What to do — Restate the opening lines of the material below word for word, stopping after the line that contains "No dia 22 de".

Supplied information —

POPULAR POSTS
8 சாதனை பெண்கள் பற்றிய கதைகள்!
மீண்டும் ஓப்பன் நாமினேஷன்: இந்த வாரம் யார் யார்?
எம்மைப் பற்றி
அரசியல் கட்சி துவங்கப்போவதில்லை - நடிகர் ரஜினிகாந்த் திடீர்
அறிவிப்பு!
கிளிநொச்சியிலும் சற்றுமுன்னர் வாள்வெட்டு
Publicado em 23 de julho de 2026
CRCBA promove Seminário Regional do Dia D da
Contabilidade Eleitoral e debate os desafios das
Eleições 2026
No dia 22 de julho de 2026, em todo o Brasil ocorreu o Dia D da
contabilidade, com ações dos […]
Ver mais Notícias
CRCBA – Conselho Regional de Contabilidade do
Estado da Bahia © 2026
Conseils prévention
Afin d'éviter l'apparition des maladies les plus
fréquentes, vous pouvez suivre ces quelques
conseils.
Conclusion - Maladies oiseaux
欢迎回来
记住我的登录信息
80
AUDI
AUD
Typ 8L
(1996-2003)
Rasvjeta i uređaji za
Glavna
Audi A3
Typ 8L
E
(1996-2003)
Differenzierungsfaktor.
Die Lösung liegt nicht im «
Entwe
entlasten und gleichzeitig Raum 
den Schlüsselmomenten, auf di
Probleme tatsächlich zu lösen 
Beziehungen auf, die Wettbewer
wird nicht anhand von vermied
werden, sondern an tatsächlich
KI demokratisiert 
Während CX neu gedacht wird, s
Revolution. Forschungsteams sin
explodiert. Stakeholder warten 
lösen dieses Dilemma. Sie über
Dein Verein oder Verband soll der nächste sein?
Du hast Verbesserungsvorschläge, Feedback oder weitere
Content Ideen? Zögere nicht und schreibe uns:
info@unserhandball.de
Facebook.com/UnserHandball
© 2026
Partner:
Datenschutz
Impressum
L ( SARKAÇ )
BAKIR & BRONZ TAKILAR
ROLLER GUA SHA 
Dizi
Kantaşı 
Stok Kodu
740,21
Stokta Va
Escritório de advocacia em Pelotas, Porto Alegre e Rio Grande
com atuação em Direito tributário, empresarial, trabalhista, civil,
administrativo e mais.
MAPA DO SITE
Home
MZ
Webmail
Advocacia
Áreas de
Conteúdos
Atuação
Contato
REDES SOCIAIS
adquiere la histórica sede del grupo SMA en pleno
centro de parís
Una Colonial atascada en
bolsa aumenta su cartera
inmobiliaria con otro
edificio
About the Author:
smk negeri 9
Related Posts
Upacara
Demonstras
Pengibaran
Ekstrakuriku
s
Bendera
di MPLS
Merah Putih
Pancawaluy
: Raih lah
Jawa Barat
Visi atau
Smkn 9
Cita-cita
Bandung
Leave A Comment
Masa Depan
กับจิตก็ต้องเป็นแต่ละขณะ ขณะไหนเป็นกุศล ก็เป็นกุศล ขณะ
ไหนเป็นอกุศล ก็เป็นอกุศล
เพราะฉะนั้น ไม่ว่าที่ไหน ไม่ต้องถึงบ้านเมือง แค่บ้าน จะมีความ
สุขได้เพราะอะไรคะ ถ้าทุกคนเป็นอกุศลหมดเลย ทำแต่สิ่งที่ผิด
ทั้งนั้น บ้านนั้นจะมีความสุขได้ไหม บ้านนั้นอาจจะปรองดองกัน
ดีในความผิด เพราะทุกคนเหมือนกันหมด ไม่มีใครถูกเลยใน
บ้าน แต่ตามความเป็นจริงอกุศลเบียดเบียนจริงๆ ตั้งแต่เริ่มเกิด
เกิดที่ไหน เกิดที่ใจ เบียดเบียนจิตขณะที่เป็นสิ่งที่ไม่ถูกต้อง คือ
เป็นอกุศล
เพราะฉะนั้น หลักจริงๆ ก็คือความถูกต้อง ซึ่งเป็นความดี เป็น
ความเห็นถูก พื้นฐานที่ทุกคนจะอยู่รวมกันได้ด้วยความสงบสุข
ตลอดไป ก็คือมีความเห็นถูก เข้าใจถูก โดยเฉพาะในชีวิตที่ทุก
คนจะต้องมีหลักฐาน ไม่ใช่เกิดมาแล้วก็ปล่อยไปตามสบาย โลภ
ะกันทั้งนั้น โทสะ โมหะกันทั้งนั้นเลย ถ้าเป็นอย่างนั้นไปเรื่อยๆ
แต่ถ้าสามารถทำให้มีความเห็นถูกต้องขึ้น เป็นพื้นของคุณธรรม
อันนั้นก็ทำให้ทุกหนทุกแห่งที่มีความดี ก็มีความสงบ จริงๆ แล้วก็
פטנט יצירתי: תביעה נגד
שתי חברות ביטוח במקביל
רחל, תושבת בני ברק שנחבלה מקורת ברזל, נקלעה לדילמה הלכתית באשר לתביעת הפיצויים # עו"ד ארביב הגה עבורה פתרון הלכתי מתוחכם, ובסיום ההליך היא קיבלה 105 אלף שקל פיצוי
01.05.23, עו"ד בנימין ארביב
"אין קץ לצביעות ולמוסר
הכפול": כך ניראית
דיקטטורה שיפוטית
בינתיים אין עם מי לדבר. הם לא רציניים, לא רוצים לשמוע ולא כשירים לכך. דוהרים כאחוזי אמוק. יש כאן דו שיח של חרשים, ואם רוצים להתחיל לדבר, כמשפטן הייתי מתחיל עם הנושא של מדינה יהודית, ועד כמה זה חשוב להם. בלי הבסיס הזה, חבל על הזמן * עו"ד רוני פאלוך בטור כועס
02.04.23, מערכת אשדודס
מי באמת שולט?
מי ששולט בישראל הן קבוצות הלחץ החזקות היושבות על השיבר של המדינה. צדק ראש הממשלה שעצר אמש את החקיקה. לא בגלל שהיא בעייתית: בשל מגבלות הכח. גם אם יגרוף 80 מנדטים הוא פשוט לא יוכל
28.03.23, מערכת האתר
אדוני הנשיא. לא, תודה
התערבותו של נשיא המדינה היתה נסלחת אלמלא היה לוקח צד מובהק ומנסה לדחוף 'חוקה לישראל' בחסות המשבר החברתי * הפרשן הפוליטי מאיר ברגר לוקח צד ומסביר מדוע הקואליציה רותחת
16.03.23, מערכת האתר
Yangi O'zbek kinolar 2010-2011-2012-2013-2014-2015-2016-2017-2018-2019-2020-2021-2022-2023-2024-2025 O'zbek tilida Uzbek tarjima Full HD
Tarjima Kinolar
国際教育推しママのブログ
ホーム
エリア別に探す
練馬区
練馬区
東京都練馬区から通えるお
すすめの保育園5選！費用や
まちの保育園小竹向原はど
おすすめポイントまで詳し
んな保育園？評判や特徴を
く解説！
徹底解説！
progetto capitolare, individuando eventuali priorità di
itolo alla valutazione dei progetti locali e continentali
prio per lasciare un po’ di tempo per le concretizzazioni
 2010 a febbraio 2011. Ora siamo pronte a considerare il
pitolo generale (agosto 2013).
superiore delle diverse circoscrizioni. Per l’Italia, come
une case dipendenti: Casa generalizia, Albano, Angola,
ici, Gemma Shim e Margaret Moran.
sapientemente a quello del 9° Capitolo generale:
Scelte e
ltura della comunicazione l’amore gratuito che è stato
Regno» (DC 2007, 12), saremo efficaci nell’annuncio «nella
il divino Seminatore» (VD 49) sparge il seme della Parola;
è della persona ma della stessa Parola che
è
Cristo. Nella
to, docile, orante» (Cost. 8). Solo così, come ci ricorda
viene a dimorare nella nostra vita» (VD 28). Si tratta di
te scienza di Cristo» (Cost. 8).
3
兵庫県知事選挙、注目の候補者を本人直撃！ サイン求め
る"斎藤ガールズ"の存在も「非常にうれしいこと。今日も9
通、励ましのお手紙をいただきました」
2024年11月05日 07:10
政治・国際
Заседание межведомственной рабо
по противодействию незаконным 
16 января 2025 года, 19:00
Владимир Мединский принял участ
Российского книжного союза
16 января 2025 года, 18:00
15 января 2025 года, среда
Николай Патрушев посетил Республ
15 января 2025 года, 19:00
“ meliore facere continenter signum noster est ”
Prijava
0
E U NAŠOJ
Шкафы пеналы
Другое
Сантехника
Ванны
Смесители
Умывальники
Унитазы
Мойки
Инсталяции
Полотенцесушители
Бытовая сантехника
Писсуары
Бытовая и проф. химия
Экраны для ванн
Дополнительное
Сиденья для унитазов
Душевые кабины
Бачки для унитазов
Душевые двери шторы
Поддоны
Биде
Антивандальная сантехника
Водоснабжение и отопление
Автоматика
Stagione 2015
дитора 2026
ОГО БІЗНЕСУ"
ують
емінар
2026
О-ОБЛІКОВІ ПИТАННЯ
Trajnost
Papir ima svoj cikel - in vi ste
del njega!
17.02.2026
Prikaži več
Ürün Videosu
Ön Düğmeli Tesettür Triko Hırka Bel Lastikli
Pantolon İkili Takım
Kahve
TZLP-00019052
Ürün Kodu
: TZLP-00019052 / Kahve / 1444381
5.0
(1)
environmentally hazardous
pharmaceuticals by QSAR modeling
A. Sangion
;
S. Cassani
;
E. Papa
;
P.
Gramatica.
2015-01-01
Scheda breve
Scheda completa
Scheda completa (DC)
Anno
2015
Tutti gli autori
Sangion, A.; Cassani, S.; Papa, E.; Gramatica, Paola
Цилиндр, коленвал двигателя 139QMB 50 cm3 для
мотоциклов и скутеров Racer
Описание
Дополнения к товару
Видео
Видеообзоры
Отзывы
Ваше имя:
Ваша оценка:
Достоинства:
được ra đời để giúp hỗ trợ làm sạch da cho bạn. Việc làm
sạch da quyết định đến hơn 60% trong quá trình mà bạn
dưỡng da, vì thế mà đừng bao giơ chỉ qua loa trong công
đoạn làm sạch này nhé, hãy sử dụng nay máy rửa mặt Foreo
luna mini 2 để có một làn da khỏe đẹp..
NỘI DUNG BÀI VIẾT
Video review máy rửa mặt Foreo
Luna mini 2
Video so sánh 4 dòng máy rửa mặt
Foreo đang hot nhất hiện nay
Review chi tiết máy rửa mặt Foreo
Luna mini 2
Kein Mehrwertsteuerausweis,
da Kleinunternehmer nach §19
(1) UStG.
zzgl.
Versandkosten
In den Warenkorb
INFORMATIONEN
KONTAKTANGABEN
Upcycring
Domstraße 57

Response —
POPULAR POSTS
8 சாதனை பெண்கள் பற்றிய கதைகள்!
மீண்டும் ஓப்பன் நாமினேஷன்: இந்த வாரம் யார் யார்?
எம்மைப் பற்றி
அரசியல் கட்சி துவங்கப்போவதில்லை - நடிகர் ரஜினிகாந்த் திடீர்
அறிவிப்பு!
கிளிநொச்சியிலும் சற்றுமுன்னர் வாள்வெட்டு
Publicado em 23 de julho de 2026
CRCBA promove Seminário Regional do Dia D da
Contabilidade Eleitoral e debate os desafios das
Eleições 2026
No dia 22 de julho de 2026, em todo o Brasil ocorreu o Dia D da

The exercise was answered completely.